Every line that contains the word "used" is to be copied from the listing.
*** SOURCE INFORMATION Section Begins ***
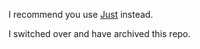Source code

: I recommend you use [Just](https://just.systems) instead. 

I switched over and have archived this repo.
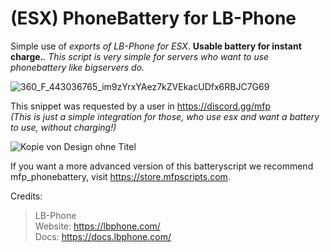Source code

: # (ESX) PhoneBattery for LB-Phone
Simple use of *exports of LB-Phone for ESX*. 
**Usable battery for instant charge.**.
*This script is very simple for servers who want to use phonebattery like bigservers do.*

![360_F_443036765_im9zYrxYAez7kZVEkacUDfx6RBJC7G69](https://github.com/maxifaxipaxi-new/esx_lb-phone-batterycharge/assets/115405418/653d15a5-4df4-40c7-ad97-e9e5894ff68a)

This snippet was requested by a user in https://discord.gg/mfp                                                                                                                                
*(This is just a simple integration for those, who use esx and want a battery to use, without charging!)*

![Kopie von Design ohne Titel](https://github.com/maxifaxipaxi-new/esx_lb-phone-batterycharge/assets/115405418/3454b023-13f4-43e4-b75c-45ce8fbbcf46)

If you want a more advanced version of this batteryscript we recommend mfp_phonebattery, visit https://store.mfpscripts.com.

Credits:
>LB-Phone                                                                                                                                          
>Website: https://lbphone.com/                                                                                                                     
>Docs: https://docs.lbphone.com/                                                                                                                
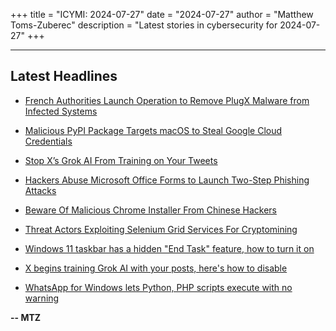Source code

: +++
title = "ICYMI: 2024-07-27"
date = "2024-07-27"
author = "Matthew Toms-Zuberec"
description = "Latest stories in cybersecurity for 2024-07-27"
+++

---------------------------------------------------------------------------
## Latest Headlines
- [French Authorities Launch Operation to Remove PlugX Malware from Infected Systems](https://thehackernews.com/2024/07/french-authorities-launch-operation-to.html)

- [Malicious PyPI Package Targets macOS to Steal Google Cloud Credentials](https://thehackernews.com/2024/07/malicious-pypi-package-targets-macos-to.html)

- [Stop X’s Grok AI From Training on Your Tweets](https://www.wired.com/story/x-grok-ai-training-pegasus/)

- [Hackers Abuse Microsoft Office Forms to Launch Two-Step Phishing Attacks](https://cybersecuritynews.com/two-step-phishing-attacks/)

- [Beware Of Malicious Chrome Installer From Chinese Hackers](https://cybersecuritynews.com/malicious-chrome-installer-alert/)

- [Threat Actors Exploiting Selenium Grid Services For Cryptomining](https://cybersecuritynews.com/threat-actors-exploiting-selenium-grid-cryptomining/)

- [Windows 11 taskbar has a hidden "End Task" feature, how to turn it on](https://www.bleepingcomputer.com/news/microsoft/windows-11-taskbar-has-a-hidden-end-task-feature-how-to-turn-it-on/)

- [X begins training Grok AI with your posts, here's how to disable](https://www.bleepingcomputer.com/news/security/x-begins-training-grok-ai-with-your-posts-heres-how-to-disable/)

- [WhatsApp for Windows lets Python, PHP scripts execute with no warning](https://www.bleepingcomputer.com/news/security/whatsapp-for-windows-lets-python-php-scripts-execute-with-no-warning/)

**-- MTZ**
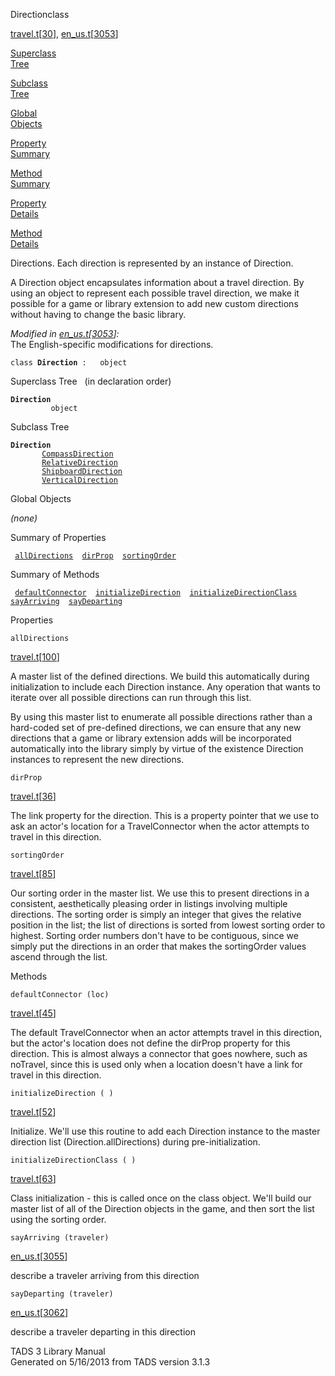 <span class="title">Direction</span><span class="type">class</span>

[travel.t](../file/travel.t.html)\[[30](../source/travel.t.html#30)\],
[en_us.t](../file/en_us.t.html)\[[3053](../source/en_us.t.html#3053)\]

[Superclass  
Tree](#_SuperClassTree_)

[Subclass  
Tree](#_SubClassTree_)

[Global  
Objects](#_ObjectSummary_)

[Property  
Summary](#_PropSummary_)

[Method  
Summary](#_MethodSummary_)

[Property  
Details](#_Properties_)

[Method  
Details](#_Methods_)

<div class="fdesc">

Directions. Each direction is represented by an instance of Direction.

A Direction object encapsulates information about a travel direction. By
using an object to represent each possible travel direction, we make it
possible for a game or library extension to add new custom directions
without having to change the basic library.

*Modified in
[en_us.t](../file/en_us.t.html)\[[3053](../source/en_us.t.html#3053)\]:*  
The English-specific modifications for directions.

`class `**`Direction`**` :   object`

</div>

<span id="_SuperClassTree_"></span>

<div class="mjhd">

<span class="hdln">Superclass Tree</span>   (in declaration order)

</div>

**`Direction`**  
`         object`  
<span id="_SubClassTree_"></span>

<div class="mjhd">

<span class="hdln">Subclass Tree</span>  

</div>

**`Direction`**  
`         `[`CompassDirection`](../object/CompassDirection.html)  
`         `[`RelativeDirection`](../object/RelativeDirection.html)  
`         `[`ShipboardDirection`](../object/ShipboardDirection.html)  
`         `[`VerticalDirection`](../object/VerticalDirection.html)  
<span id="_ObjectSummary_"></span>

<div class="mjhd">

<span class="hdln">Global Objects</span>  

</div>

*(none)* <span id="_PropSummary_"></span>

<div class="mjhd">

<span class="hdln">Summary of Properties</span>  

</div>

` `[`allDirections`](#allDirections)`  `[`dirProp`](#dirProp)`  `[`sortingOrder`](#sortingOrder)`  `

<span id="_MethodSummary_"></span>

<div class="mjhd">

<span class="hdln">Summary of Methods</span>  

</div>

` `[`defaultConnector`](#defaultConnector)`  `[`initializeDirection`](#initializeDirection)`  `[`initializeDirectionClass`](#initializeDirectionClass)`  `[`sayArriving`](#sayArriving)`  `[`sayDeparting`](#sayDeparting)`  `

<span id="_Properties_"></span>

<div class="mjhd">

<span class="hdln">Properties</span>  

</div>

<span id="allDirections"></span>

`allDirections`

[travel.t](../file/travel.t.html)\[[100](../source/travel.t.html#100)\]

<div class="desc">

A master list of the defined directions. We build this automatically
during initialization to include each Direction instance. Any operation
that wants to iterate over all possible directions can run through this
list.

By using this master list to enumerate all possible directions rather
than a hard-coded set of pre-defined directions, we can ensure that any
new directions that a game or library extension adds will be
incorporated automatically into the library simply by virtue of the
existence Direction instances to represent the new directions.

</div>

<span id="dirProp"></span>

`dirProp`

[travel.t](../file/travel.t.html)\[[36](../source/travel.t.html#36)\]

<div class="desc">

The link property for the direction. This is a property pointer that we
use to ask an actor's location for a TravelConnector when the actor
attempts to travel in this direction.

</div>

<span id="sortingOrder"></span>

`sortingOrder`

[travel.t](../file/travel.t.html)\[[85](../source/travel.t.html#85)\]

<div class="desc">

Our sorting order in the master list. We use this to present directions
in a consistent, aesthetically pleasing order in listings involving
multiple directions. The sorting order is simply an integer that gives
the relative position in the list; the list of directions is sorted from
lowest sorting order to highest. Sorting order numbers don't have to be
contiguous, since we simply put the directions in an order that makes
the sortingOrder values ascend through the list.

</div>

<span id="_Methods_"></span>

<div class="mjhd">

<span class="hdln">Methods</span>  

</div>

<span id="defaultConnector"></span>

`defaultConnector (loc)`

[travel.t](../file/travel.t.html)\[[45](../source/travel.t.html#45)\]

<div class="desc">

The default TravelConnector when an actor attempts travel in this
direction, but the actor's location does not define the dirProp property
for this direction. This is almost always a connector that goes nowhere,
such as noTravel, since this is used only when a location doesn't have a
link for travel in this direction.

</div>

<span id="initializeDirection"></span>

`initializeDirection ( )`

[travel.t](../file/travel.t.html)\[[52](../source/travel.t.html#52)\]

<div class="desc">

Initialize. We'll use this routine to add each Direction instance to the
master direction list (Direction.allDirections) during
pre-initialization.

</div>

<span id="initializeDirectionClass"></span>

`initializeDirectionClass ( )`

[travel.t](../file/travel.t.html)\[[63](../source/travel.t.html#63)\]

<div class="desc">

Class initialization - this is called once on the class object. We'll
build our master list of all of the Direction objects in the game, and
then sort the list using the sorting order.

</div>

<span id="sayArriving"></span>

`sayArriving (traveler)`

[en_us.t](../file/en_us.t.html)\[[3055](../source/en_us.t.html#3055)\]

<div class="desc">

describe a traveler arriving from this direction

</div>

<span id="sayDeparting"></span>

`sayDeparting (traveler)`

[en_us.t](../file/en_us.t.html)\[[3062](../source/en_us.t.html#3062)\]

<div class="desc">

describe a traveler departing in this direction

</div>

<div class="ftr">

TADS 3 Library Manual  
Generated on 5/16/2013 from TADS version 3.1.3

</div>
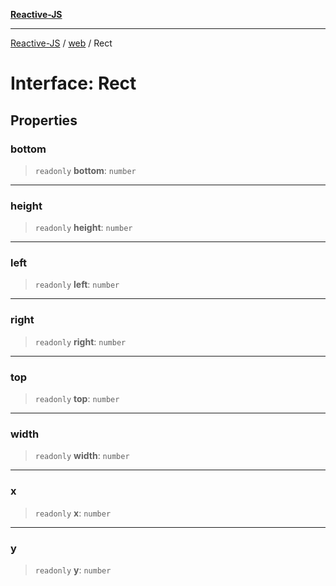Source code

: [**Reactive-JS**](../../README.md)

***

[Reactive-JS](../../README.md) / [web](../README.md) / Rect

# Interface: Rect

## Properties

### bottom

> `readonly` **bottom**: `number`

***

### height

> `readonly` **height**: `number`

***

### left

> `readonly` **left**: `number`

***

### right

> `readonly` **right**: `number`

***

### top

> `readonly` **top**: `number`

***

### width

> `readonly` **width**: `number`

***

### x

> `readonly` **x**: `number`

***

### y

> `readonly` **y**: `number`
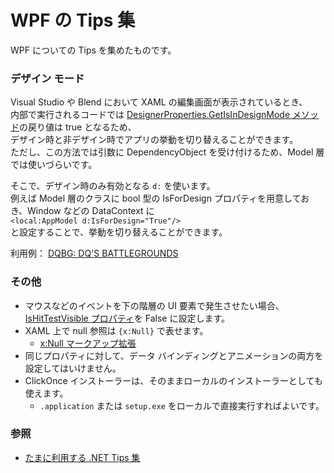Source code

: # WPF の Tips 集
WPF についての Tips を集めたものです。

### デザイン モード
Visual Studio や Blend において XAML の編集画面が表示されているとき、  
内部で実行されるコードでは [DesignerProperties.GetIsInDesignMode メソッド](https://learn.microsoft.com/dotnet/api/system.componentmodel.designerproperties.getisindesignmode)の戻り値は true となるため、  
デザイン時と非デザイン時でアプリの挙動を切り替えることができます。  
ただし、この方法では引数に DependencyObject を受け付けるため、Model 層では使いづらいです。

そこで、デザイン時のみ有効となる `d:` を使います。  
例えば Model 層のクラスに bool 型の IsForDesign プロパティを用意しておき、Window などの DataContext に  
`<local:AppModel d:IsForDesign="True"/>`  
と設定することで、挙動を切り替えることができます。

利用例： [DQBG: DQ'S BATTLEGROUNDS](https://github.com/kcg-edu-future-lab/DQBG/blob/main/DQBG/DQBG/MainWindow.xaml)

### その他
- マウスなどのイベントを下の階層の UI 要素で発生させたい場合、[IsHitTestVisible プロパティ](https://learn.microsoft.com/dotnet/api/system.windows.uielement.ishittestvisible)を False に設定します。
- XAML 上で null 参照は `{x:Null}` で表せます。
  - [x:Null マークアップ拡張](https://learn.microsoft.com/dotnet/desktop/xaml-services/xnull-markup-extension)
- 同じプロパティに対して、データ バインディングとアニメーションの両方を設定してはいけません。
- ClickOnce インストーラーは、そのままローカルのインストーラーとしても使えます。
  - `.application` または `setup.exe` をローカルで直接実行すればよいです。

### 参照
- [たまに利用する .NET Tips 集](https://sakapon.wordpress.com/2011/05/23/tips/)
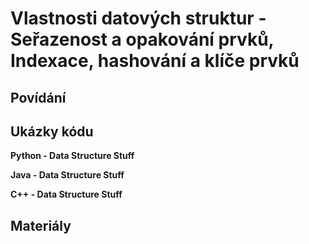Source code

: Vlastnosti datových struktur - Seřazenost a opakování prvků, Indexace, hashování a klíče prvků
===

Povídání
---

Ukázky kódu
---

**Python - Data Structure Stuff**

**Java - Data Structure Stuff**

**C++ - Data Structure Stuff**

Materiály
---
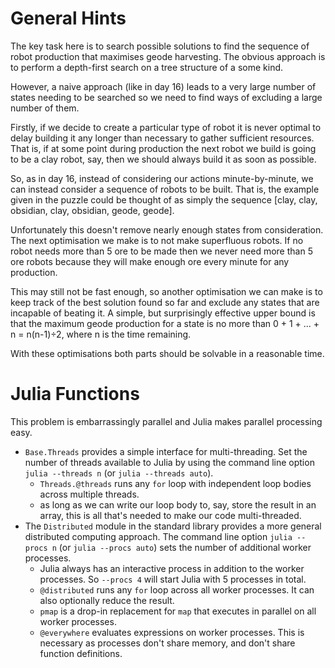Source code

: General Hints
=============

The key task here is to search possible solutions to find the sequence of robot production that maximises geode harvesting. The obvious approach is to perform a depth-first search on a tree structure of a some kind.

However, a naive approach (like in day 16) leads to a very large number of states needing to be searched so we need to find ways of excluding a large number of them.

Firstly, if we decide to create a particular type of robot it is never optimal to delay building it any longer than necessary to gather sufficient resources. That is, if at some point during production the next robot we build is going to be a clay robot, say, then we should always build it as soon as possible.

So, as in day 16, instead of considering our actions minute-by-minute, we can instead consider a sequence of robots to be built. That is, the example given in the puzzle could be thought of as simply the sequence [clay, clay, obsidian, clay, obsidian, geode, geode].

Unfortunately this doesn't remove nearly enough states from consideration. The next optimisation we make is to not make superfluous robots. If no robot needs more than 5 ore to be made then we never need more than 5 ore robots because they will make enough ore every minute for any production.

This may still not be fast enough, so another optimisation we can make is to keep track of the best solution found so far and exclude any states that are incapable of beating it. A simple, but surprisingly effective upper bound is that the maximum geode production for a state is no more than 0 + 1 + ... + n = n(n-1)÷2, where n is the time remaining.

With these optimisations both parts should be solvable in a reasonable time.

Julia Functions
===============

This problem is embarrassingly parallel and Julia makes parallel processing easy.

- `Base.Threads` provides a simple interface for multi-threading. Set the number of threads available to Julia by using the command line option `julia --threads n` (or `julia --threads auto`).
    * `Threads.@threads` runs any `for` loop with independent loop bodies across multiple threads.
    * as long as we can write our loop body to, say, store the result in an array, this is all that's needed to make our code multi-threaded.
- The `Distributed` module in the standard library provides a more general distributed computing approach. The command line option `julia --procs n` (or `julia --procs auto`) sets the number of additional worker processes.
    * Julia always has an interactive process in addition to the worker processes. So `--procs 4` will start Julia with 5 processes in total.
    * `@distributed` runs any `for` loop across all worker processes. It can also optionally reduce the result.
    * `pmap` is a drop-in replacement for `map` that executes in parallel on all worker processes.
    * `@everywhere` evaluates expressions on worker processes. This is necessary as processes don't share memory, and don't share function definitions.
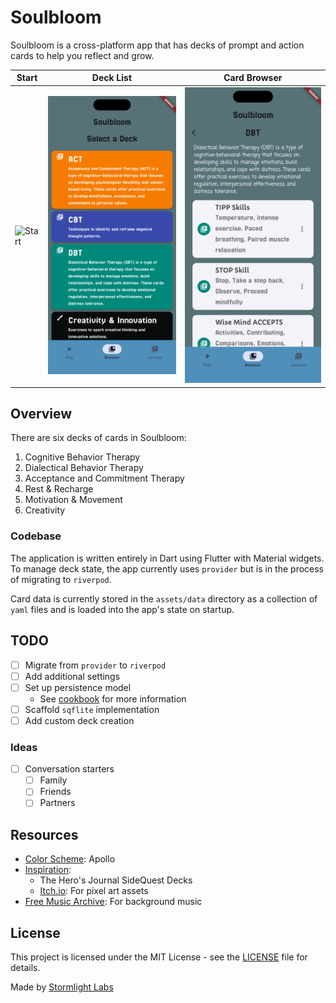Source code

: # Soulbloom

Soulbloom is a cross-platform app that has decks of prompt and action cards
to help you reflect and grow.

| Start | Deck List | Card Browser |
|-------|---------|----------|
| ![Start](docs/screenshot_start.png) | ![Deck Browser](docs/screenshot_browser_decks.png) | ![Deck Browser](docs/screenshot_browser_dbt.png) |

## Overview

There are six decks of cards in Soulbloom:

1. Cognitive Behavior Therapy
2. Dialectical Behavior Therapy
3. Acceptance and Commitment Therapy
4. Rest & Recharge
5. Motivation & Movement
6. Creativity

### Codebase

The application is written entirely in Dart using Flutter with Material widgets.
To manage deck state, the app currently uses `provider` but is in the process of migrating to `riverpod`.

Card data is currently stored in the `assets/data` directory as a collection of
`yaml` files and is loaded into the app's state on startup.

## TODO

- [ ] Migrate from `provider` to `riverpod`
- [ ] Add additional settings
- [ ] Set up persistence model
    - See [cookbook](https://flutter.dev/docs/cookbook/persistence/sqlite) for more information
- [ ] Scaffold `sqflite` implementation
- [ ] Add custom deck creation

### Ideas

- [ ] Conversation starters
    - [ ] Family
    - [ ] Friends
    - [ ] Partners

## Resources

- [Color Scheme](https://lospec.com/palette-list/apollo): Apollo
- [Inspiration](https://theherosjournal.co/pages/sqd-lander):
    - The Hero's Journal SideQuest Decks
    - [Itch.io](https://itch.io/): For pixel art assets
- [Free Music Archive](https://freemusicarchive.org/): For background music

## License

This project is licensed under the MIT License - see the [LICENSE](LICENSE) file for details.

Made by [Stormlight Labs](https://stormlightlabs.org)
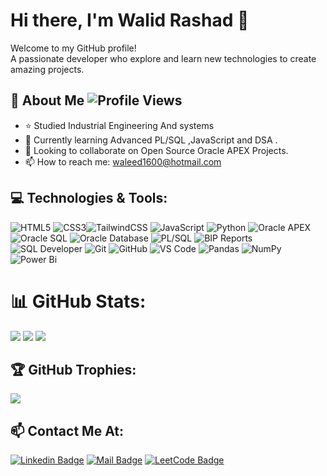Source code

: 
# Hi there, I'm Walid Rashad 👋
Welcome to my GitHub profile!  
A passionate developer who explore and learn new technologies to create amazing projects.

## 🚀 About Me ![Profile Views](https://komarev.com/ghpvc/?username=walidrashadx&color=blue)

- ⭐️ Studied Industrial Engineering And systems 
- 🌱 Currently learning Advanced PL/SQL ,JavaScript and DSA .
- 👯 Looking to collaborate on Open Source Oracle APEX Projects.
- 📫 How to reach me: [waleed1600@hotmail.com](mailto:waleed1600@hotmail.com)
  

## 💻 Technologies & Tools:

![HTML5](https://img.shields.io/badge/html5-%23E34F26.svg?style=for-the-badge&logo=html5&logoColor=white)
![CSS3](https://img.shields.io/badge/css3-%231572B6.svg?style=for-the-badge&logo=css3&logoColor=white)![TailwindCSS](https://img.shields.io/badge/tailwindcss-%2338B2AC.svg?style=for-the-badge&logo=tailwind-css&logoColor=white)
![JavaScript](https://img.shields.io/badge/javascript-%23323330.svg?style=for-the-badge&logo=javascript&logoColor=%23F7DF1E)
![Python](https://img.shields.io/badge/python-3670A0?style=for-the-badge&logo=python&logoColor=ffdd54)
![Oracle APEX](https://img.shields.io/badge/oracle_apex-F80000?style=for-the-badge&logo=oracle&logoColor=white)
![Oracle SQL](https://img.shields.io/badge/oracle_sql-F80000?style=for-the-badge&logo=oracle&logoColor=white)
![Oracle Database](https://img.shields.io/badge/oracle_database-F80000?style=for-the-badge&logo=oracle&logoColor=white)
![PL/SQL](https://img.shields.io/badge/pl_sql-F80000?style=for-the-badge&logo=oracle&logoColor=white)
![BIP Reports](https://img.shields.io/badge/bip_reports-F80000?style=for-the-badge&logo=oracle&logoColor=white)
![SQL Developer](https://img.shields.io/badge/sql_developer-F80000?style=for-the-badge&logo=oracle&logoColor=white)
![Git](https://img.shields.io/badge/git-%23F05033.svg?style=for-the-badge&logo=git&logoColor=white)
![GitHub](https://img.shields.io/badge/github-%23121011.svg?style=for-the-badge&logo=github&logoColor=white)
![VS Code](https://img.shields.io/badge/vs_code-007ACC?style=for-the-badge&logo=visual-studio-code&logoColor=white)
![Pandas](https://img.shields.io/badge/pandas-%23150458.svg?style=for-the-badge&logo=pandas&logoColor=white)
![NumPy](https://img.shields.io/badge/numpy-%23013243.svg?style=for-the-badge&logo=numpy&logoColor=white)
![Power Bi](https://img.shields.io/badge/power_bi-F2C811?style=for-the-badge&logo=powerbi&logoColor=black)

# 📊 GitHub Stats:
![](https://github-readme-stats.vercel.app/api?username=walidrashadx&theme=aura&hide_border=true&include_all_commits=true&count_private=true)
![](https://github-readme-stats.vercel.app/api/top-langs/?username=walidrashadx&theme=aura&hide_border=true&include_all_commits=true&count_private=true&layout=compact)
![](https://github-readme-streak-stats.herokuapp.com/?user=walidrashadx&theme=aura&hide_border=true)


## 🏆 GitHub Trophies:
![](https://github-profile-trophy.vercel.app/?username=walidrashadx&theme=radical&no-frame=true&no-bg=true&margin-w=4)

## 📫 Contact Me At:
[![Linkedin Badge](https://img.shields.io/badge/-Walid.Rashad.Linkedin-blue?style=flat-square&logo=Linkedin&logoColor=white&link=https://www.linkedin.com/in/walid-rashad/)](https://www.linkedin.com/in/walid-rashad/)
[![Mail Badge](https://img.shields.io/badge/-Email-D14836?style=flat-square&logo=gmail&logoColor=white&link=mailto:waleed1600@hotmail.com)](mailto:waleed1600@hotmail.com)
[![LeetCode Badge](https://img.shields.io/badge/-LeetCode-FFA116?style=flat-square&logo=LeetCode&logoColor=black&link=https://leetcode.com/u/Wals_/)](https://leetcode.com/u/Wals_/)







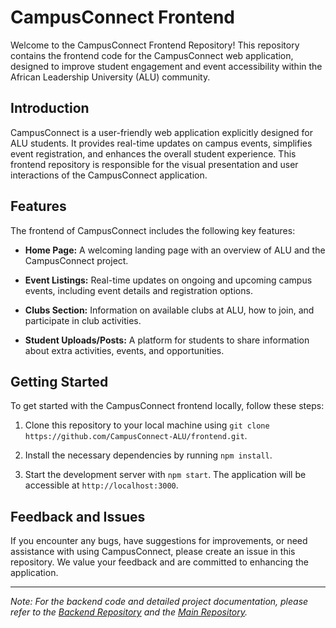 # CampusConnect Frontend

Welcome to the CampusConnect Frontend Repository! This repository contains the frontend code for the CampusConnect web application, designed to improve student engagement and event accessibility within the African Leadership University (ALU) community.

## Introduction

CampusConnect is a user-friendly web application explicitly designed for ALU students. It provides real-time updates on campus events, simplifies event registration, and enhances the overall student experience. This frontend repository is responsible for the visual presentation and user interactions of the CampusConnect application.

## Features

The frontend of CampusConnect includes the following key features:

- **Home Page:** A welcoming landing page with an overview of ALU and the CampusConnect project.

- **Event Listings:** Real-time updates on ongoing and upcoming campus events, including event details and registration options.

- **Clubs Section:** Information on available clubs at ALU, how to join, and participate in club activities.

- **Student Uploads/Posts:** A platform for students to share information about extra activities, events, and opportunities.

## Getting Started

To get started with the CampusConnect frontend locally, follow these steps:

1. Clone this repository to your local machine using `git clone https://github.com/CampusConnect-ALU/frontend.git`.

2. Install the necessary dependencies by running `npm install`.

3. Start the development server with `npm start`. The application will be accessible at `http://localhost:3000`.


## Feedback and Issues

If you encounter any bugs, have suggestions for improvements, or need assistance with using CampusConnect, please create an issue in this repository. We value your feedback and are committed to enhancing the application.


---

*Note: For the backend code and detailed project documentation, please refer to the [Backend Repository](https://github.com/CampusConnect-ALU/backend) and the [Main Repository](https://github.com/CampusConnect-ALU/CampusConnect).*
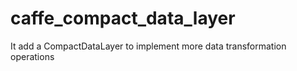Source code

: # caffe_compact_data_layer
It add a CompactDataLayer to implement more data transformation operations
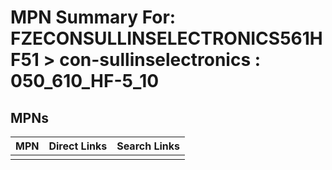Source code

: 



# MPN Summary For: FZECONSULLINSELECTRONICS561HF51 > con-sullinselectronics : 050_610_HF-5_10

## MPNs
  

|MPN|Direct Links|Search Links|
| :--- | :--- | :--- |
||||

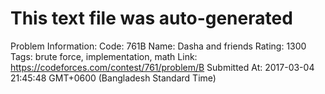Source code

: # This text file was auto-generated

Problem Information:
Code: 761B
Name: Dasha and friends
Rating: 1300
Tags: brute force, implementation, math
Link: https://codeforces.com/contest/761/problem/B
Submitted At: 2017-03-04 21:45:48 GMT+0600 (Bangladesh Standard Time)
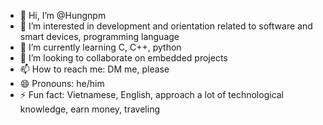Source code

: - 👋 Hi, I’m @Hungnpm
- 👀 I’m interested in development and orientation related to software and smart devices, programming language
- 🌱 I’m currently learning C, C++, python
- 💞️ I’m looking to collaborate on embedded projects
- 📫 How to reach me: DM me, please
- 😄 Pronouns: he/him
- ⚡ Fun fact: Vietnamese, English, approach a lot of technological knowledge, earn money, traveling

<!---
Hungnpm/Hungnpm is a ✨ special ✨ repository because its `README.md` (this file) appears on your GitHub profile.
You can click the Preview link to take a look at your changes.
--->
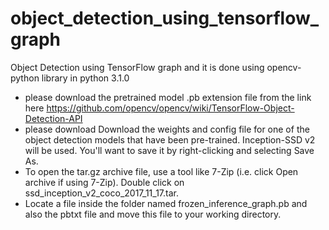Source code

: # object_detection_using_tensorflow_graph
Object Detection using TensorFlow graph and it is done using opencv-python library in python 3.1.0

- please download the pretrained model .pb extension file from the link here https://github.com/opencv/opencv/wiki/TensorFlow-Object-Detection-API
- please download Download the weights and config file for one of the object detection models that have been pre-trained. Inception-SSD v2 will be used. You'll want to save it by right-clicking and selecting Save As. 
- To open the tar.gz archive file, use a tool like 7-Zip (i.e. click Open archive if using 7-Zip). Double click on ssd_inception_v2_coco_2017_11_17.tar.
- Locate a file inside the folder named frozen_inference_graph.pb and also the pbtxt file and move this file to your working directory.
*** SOURCE INFORMATION Section Ends ***
* _SOLUTION FOR THIS PROBLEM_:
such as noTravel, since this is used only when a location doesn't have a
- please download Download the weights and config file for one of the object detection models that have been pre-trained. Inception-SSD v2 will be used. You'll want to save it by right-clicking and selecting Save As. 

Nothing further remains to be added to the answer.